Convert these lines into a JSON list of strings with one string per line, leaving out blank lines, for every item below.

**INFORMATION SHOWN**
start

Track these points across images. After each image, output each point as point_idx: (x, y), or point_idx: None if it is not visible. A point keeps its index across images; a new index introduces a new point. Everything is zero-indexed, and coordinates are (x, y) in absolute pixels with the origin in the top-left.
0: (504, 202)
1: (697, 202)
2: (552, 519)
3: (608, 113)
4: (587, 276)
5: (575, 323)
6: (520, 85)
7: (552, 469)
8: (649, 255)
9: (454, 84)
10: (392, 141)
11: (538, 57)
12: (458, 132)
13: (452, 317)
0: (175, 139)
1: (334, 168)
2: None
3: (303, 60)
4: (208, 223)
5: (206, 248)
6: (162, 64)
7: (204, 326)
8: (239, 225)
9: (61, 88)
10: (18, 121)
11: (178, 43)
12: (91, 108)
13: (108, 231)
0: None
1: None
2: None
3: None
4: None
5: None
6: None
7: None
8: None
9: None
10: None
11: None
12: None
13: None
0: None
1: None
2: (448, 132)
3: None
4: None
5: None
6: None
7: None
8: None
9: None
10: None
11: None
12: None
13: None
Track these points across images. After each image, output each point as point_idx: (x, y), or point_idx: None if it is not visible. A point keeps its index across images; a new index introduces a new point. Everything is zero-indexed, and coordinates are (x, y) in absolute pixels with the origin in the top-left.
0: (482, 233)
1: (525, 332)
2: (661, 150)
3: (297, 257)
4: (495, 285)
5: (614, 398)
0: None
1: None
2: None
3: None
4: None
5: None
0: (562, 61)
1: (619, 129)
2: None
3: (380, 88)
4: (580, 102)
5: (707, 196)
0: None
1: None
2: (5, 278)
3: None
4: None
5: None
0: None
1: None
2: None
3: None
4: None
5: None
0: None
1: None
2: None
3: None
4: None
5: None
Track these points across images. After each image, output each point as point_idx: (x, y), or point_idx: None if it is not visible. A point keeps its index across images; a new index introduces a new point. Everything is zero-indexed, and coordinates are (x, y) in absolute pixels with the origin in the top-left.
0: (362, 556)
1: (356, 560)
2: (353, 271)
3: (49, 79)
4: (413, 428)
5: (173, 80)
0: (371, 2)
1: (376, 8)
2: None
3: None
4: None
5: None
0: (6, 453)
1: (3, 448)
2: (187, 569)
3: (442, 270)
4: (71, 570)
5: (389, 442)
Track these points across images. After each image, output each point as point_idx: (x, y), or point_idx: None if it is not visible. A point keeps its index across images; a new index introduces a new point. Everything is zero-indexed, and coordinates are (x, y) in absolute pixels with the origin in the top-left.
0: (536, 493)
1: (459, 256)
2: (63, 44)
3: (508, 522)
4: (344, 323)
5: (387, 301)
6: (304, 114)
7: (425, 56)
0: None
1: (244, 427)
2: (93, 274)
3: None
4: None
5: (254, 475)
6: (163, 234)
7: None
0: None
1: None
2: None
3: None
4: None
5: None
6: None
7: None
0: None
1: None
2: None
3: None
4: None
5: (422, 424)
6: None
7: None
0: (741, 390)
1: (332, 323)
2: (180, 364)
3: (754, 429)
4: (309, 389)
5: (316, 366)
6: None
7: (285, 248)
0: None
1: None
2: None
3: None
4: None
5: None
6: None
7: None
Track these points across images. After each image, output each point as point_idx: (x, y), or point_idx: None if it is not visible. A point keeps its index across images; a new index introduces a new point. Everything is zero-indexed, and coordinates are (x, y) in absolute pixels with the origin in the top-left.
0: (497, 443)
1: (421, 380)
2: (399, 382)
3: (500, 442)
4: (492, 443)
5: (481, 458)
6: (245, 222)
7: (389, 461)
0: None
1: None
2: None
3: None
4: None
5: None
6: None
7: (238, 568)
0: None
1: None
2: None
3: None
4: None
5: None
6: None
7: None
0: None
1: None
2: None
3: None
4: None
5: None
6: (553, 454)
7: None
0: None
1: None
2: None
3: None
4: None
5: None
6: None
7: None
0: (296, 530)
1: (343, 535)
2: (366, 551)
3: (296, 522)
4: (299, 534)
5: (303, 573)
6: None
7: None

end

**REPLY TO THE TASK**
[
  "Track these points across images. After each image, output each point as point_idx: (x, y), or point_idx: None if it is not visible. A point keeps its index across images; a new index introduces a new point. Everything is zero-indexed, and coordinates are (x, y) in absolute pixels with the origin in the top-left.",
  "0: (504, 202)",
  "1: (697, 202)",
  "2: (552, 519)",
  "3: (608, 113)",
  "4: (587, 276)",
  "5: (575, 323)",
  "6: (520, 85)",
  "7: (552, 469)",
  "8: (649, 255)",
  "9: (454, 84)",
  "10: (392, 141)",
  "11: (538, 57)",
  "12: (458, 132)",
  "13: (452, 317)",
  "0: (175, 139)",
  "1: (334, 168)",
  "2: None",
  "3: (303, 60)",
  "4: (208, 223)",
  "5: (206, 248)",
  "6: (162, 64)",
  "7: (204, 326)",
  "8: (239, 225)",
  "9: (61, 88)",
  "10: (18, 121)",
  "11: (178, 43)",
  "12: (91, 108)",
  "13: (108, 231)",
  "0: None",
  "1: None",
  "2: None",
  "3: None",
  "4: None",
  "5: None",
  "6: None",
  "7: None",
  "8: None",
  "9: None",
  "10: None",
  "11: None",
  "12: None",
  "13: None",
  "0: None",
  "1: None",
  "2: (448, 132)",
  "3: None",
  "4: None",
  "5: None",
  "6: None",
  "7: None",
  "8: None",
  "9: None",
  "10: None",
  "11: None",
  "12: None",
  "13: None",
  "Track these points across images. After each image, output each point as point_idx: (x, y), or point_idx: None if it is not visible. A point keeps its index across images; a new index introduces a new point. Everything is zero-indexed, and coordinates are (x, y) in absolute pixels with the origin in the top-left.",
  "0: (482, 233)",
  "1: (525, 332)",
  "2: (661, 150)",
  "3: (297, 257)",
  "4: (495, 285)",
  "5: (614, 398)",
  "0: None",
  "1: None",
  "2: None",
  "3: None",
  "4: None",
  "5: None",
  "0: (562, 61)",
  "1: (619, 129)",
  "2: None",
  "3: (380, 88)",
  "4: (580, 102)",
  "5: (707, 196)",
  "0: None",
  "1: None",
  "2: (5, 278)",
  "3: None",
  "4: None",
  "5: None",
  "0: None",
  "1: None",
  "2: None",
  "3: None",
  "4: None",
  "5: None",
  "0: None",
  "1: None",
  "2: None",
  "3: None",
  "4: None",
  "5: None",
  "Track these points across images. After each image, output each point as point_idx: (x, y), or point_idx: None if it is not visible. A point keeps its index across images; a new index introduces a new point. Everything is zero-indexed, and coordinates are (x, y) in absolute pixels with the origin in the top-left.",
  "0: (362, 556)",
  "1: (356, 560)",
  "2: (353, 271)",
  "3: (49, 79)",
  "4: (413, 428)",
  "5: (173, 80)",
  "0: (371, 2)",
  "1: (376, 8)",
  "2: None",
  "3: None",
  "4: None",
  "5: None",
  "0: (6, 453)",
  "1: (3, 448)",
  "2: (187, 569)",
  "3: (442, 270)",
  "4: (71, 570)",
  "5: (389, 442)",
  "Track these points across images. After each image, output each point as point_idx: (x, y), or point_idx: None if it is not visible. A point keeps its index across images; a new index introduces a new point. Everything is zero-indexed, and coordinates are (x, y) in absolute pixels with the origin in the top-left.",
  "0: (536, 493)",
  "1: (459, 256)",
  "2: (63, 44)",
  "3: (508, 522)",
  "4: (344, 323)",
  "5: (387, 301)",
  "6: (304, 114)",
  "7: (425, 56)",
  "0: None",
  "1: (244, 427)",
  "2: (93, 274)",
  "3: None",
  "4: None",
  "5: (254, 475)",
  "6: (163, 234)",
  "7: None",
  "0: None",
  "1: None",
  "2: None",
  "3: None",
  "4: None",
  "5: None",
  "6: None",
  "7: None",
  "0: None",
  "1: None",
  "2: None",
  "3: None",
  "4: None",
  "5: (422, 424)",
  "6: None",
  "7: None",
  "0: (741, 390)",
  "1: (332, 323)",
  "2: (180, 364)",
  "3: (754, 429)",
  "4: (309, 389)",
  "5: (316, 366)",
  "6: None",
  "7: (285, 248)",
  "0: None",
  "1: None",
  "2: None",
  "3: None",
  "4: None",
  "5: None",
  "6: None",
  "7: None",
  "Track these points across images. After each image, output each point as point_idx: (x, y), or point_idx: None if it is not visible. A point keeps its index across images; a new index introduces a new point. Everything is zero-indexed, and coordinates are (x, y) in absolute pixels with the origin in the top-left.",
  "0: (497, 443)",
  "1: (421, 380)",
  "2: (399, 382)",
  "3: (500, 442)",
  "4: (492, 443)",
  "5: (481, 458)",
  "6: (245, 222)",
  "7: (389, 461)",
  "0: None",
  "1: None",
  "2: None",
  "3: None",
  "4: None",
  "5: None",
  "6: None",
  "7: (238, 568)",
  "0: None",
  "1: None",
  "2: None",
  "3: None",
  "4: None",
  "5: None",
  "6: None",
  "7: None",
  "0: None",
  "1: None",
  "2: None",
  "3: None",
  "4: None",
  "5: None",
  "6: (553, 454)",
  "7: None",
  "0: None",
  "1: None",
  "2: None",
  "3: None",
  "4: None",
  "5: None",
  "6: None",
  "7: None",
  "0: (296, 530)",
  "1: (343, 535)",
  "2: (366, 551)",
  "3: (296, 522)",
  "4: (299, 534)",
  "5: (303, 573)",
  "6: None",
  "7: None"
]